William Askinazi, 60, owns the dispensary with two partners, he says. He saw the potential of medicinal cannabis years ago, when a prescription drug based on a synthetic component of marijuana resolved his son’s serious gastrointestinal problems. Askinazi, a corporate lawyer, former assistant secretary for Maryland’s Department of Commerce and local Republican activist, mortgaged his home and devoted years to opening the dispensary. “It’s the most heavily regulated industry that I have ever been involved in,” he says. “You have to spend a lot of time to do it right.”

Entrepreneurs who’ve opened medical cannabis dispensaries in Maryland are pioneers, and many say they are reminded of that daily. Even in liberal Montgomery County, some dispensary owners or operators say it was difficult to find landlords willing to rent commercial space to them.

“Finding space was definitely a challenge, and convincing people that this would not be some hotbed of criminal activity,” says Rebecca Brown, who helped open the RISE Bethesda dispensary in the Wildwood Medical Center after other landlords turned her down. “This is as quiet as a CVS.”


Finding a bank willing to open a business account for a cannabis dispensary is even tougher. Banks are federally regulated, and selling marijuana—while legal in Maryland through its regulated medical cannabis program—is still a federal crime. For that reason, the few banks willing to do business with cannabis dispensaries in Maryland ask them not to publicize it, owners say.

Warren Lemley, 33, grew up in Rockville, graduated from Thomas S. Wootton High School, and is now a part owner of Peake ReLeaf. The medical cannabis dispensary opened in Rockville in May.


Warren Lemley is a part owner of Peake ReLeaf, a medical cannabis dispensary in Rockville. On a recent morning, he rearranges the merchandise before the first customers arrive. Photo by April Witt.

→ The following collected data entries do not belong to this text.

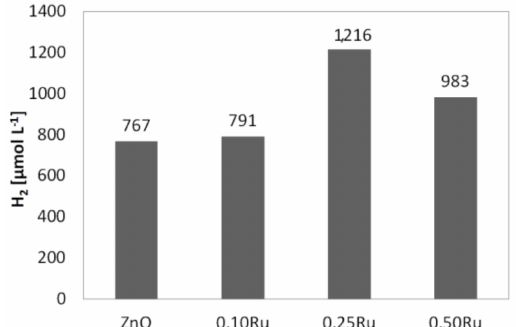
Figure 4. E ff ect of Ru content on H 2 production after 4 h of UV irradiation time.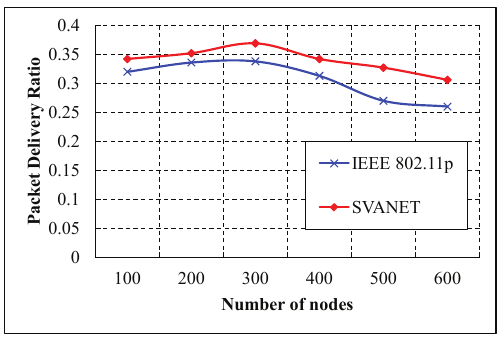
Figure 21. Average packet delivery ratios in the highway with eight lanes.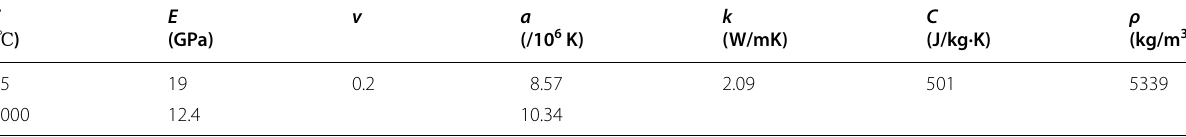
Table 2 Material properties of CMAS-penetrated TC layer [42]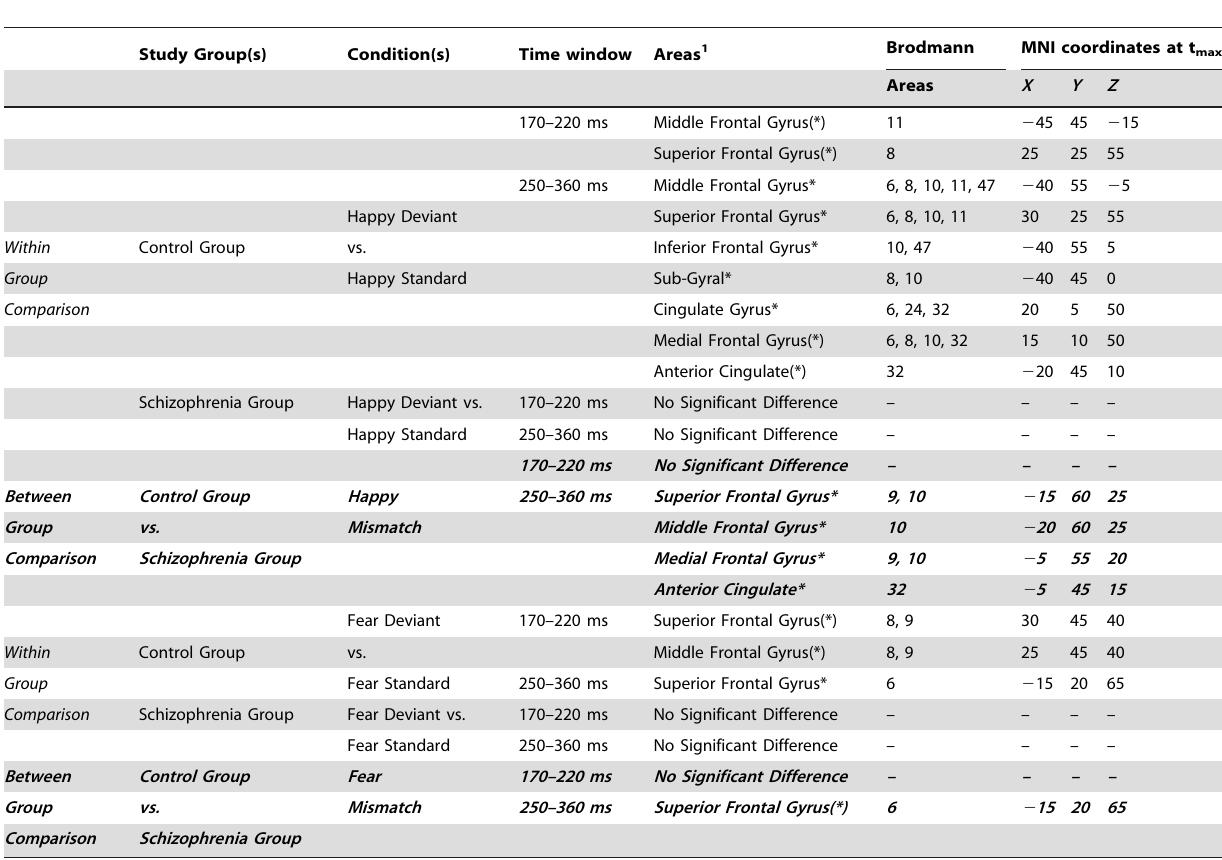
Table 4. Source Localization of the Mismatch Signals.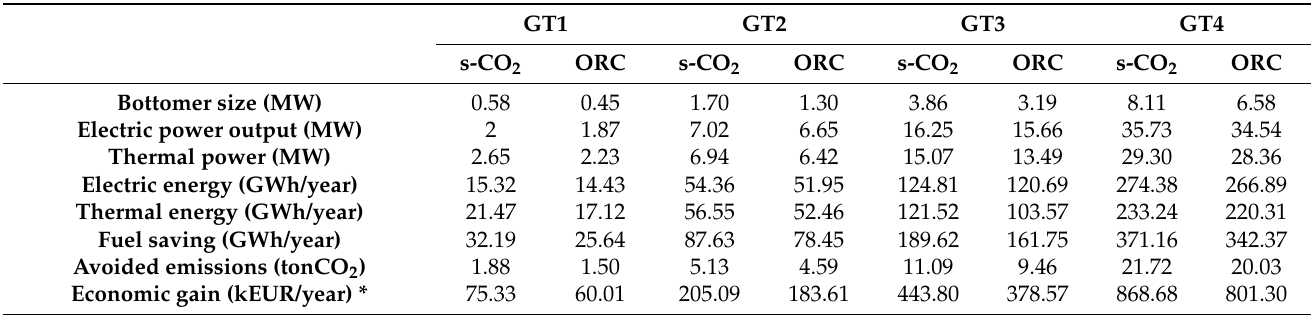
* Reference case results—Figure 12 demand profile and C CO 2 = 40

Opening Peake ReLeaf cost more than $1 million, Lemley says. Some upfront expenses aren’t obvious to the casual observer, like a 48-hour battery backup to keep the security system running during power outages, humidity-controlled storage to keep marijuana buds at peak freshness, and an industrial-size carbon filter to keep the smell of cannabis from wafting through the neighborhood. Lemley and his initial partners took on additional investors.

Before he moved home to Maryland to open the dispensary, Lemley managed a restaurant in West Virginia. “Working in the restaurant industry, the highlight of my day would be helping someone have a great anniversary or birthday celebration,” he says. Now he feels like he’s improving the quality of people’s lives more fundamentally. “That’s something that brings me a tremendous amount of joy. ”


The cost of being a pioneer, however, isn’t just counted in dollars and regulatory red tape. Lemley and his wife have two daughters. The oldest is 13 and has had years of instruction in public schools about the dangers of drugs, including marijuana. “We took it upon ourselves to educate her about medical cannabis [and] why it was important for medical cannabis to be available,” Lemley says. “I don’t like saying it, but we didn’t want her to think that quote-unquote Daddy was a drug dealer.”